Our columnist on why you’re never too old to wear what you want
In general, I like to think of myself as quite a relaxed person. I keep affirmations around my house to help me maintain my sense of balance and I work hard to keep a cool head, even under pressure. Very little really makes me cross – except for prejudice of any kind; in particular, ageism.
As an actress, I’ve been fortunate to avoid this. I still get offered great roles and enjoy the more challenging parts age has afforded me. But as a woman in society, it’s a very different matter. I’m not chasing being 20 again but I don’t want to be forced to stick to some prescribed set of rules around how I look based on my age either.
The strangest things seem to trigger other people’s need to put me in a box, but how I look is right up at the top. Too many lines, not enough lines; too much make-up, not enough make-up. It seems a woman over 40 becomes fodder for public opinion, and the opinions about how a woman should look or feel are defined by how willing she is to fit into a mould that is set around being age appropriate.
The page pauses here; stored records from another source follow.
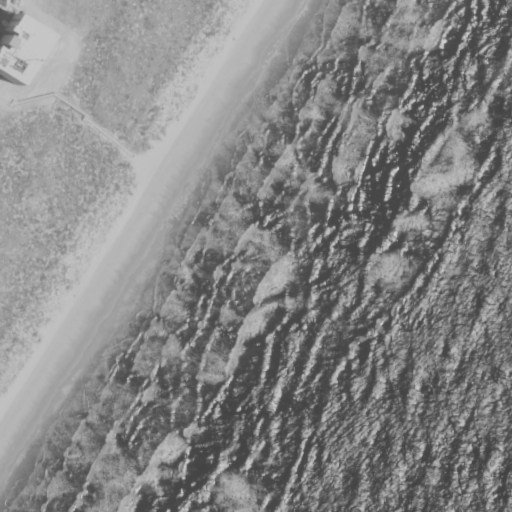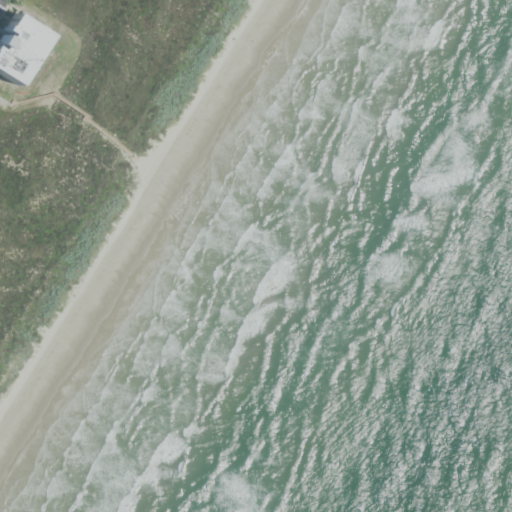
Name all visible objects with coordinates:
building: (24, 47)
building: (23, 49)
road: (131, 211)
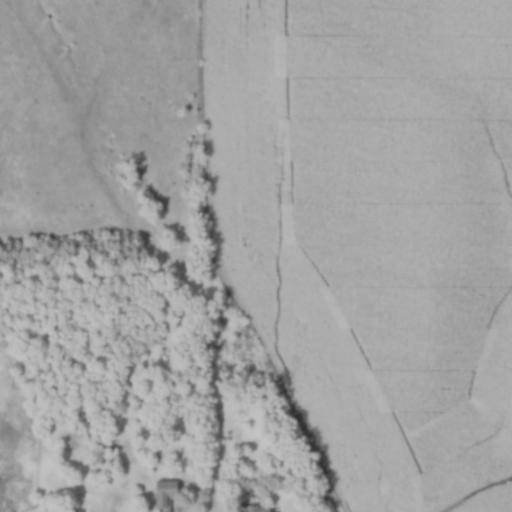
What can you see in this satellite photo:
building: (107, 426)
building: (105, 444)
building: (166, 493)
building: (66, 506)
building: (68, 507)
building: (248, 509)
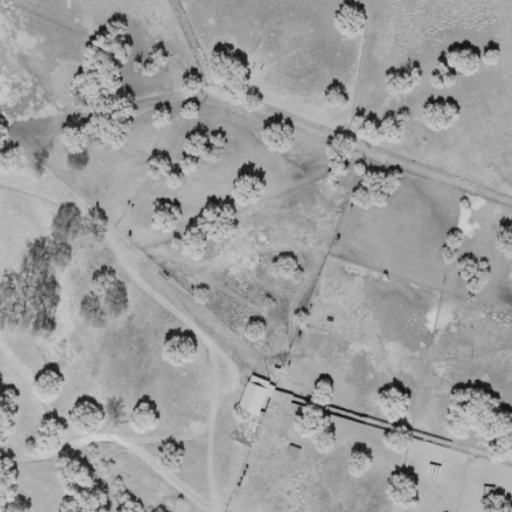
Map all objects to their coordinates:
building: (258, 397)
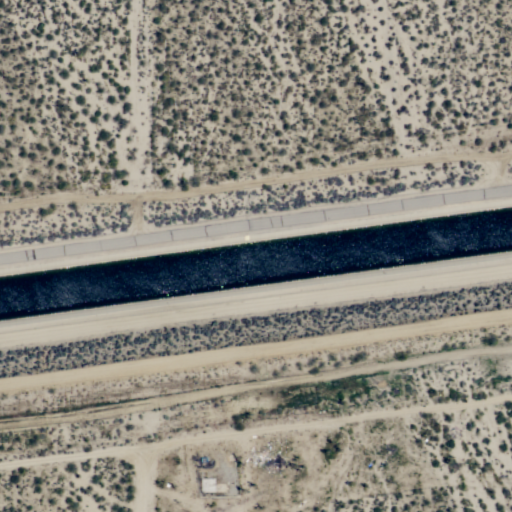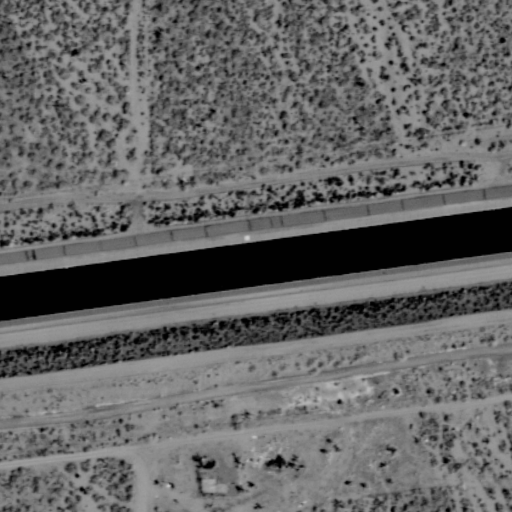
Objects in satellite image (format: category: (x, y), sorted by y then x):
road: (134, 97)
road: (256, 183)
road: (255, 429)
road: (140, 479)
building: (268, 480)
building: (206, 484)
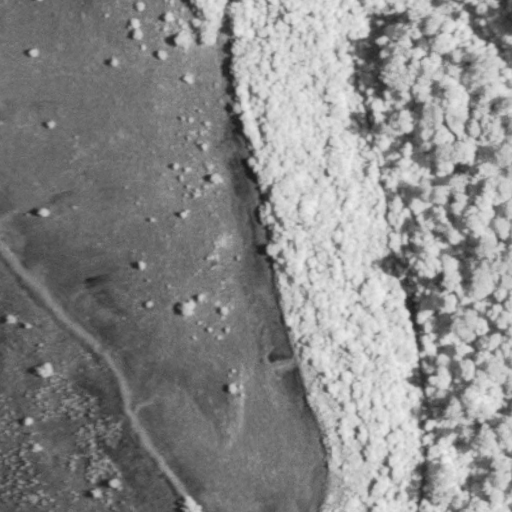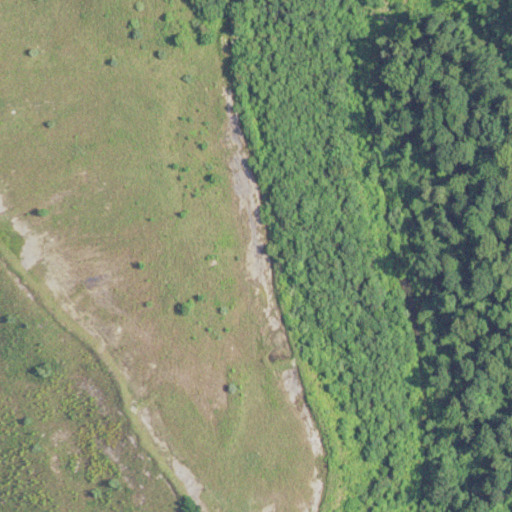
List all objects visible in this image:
quarry: (233, 255)
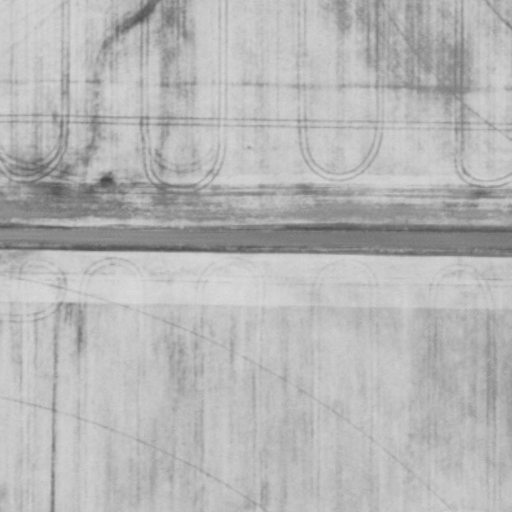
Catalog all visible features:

One such area that should be appropriate is our hair. As women, our hair often means a great deal to us. That’s why society calls it our ‘crowning glory’. A full, glossy head of hair screams ‘youth and vitality’ and, throughout the ages, we’ve found a multitude of ways to add volume, length and gloss to our tresses, even as fashions and styles have changed.
For the longest time, women in their 40s and beyond have been told to make sure their hair isn’t too long, and a cursory search for ‘mature hairstyles’ turns up a multitude of choppy crops and layered, chin-length bobs. Don’t get me wrong, I think that short-haired women such as Judi Dench look amazing, but I don’t believe that one look is the ubiquitous choice for those who hit middle age.
I’m a ‘hair person’. Whether I’m going with long and flowing or my early 90s swishy bob, my hair is a critical part of my identity – and that’s something that hasn’t changed at all as I’ve gotten older. As the years have passed though, attitudes towards my hair have changed considerably.
I first noticed it during a hair appointment a couple of years ago. I asked my stylist for an edgy cut with some blunter edges. I was flat-out told I was too old and it wasn’t right for me, which frankly floored me. My hair was still in great condition and the cut was what I was paying for – so why not do as I asked?
The point was driven home when I came across an advert for a shampoo made for women aged 40 plus. Promising to tackle age-related hair loss and breakage, it showed a pretty, mature woman brushing her hair. So far, so good – right up until the moment she turns to the camera and whispers ‘it even works if you’re over 40’.
I re-wound the advert and played it again. She definitely had whispered ‘being over 40’. This was an advert targeted at women over 40, shaming them and acting like being over 40 was something we should be hiding. I don’t mind telling you that all the affirmations in the world didn’t stop me from feeling furious that day.
Journalist Hannah Banks-Walker felt the same way. Writing for The Pool, she suggested that sexism was at play. She highlighted that the same brand approached their men’s equivalent product completely differently, merely highlighting how popular the product was. I’m inclined to agree with her, but what worried me more is that the people behind this advert still think this is what we want – to hide our age, to cheat time and to feel ashamed that we’re in the second half of our lives.
That simply isn’t the case – not only for me but all the fantastic women I met on my recent tour of Marks and Spencer’s with Studio10 Beauty. All the women I met still loved beauty, fashion and style and were thrilled to get beauty advice targeted to them. We don’t stop wanting to look and feel beautiful the day after our 40th birthday, and we don’t all want to pretend age isn’t happening. I say challenge the old stereotypes – grow your hair long, dye it pink and wear sparkles to work if it makes you happy – but never allow anyone to tell you that you’re too old to look, feel and do whatever you want.